## Task to carry out
Where the lines below hold images, skip those and copy every word exactly.

## Data excerpt
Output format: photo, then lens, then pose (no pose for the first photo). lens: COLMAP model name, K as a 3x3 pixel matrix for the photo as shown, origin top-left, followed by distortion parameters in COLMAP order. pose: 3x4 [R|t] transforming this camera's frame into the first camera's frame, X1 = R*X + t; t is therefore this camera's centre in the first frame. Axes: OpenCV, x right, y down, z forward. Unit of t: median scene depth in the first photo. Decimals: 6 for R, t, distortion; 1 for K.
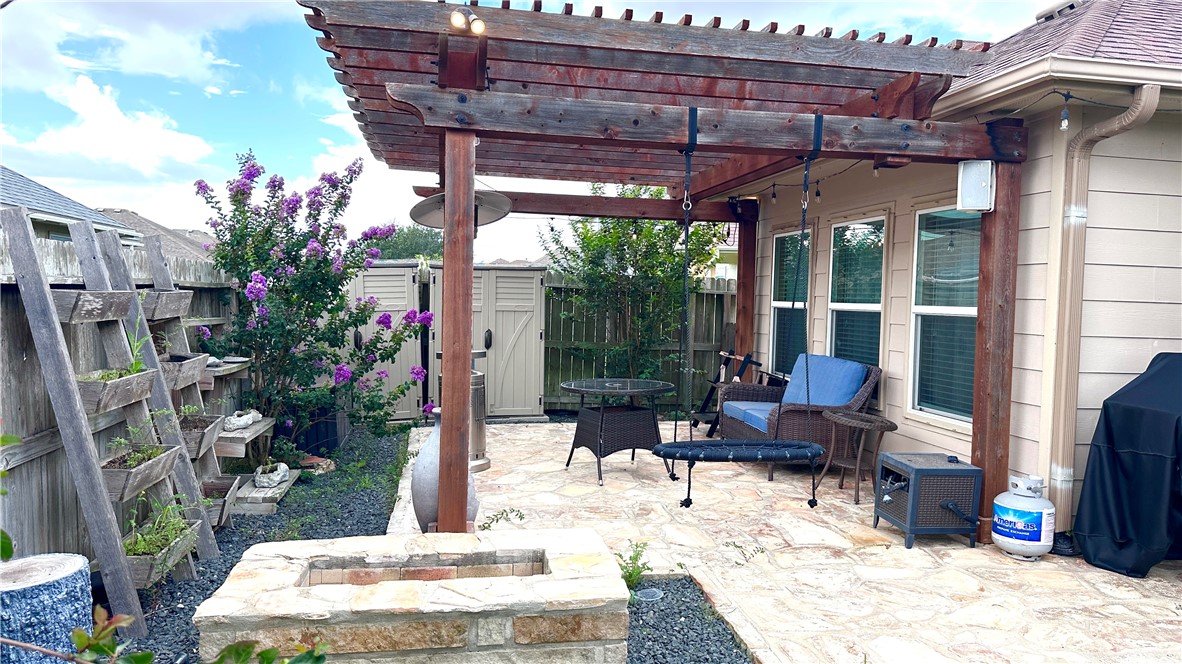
lens RADIAL K [[818.0, 0, 591.0], [0, 818.0, 334.1], [0, 0, 1]] dist [-0.001865, -0.001028]
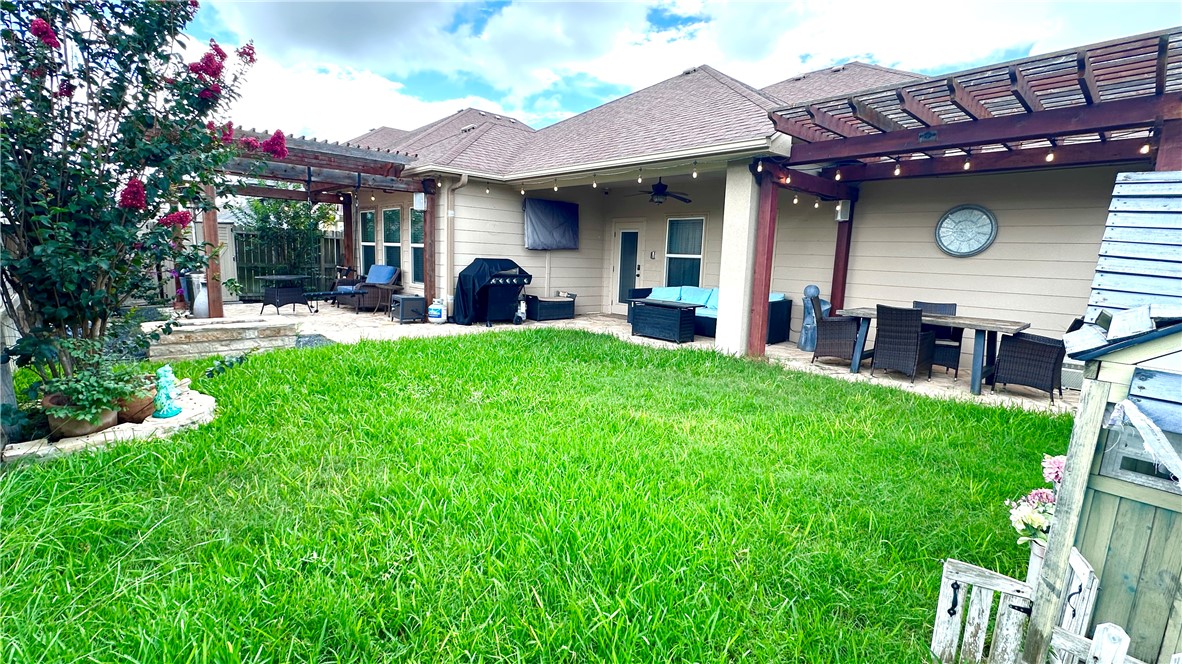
lens RADIAL K [[531.9, 0, 586.2], [0, 531.9, 336.0], [0, 0, 1]] dist [-0.002200, -0.000132]
pose [[0.846848, -0.073907, 0.526675, -0.061953], [0.008503, 0.992052, 0.125540, 0.062312], [-0.531767, -0.101835, 0.840746, -0.958256]]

## Answer to this exercise
Output format: photo, then lens, then pose (no pose for the first photo). lens: COLMAP model name, K as a 3x3 pixel matrix for the photo as shown, origin top-left, followed by distortion parameters in COLMAP order. pose: 3x4 [R|t] transforming this camera's frame into the first camera's frame, X1 = R*X + t; t is therefore this camera's centre in the first frame. Axes: OpenCV, x right, y down, z forward. Unit of t: median scene depth in the first photo. Decimals: 6 for R, t, distortion; 1 for K.
lens RADIAL K [[818.0, 0, 591.0], [0, 818.0, 334.1], [0, 0, 1]] dist [-0.001865, -0.001028]
lens RADIAL K [[531.9, 0, 586.2], [0, 531.9, 336.0], [0, 0, 1]] dist [-0.002200, -0.000132]
pose [[0.846848, -0.073907, 0.526675, -0.061953], [0.008503, 0.992052, 0.125540, 0.062312], [-0.531767, -0.101835, 0.840746, -0.958256]]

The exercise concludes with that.